| WORK TO COMPLETE |
Go over the entries below line by line, copying each one that contains the word "TrueXPixels".

++++

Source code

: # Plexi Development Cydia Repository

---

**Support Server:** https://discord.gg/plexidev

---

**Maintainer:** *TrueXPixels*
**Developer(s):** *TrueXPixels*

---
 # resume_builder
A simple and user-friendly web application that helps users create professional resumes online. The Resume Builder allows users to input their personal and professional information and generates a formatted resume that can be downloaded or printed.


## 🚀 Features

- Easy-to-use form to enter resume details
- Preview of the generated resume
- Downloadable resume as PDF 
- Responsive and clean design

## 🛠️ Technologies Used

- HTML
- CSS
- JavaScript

++++

| RESPONSE TO THIS TASK |
**Maintainer:** *TrueXPixels*
**Developer(s):** *TrueXPixels*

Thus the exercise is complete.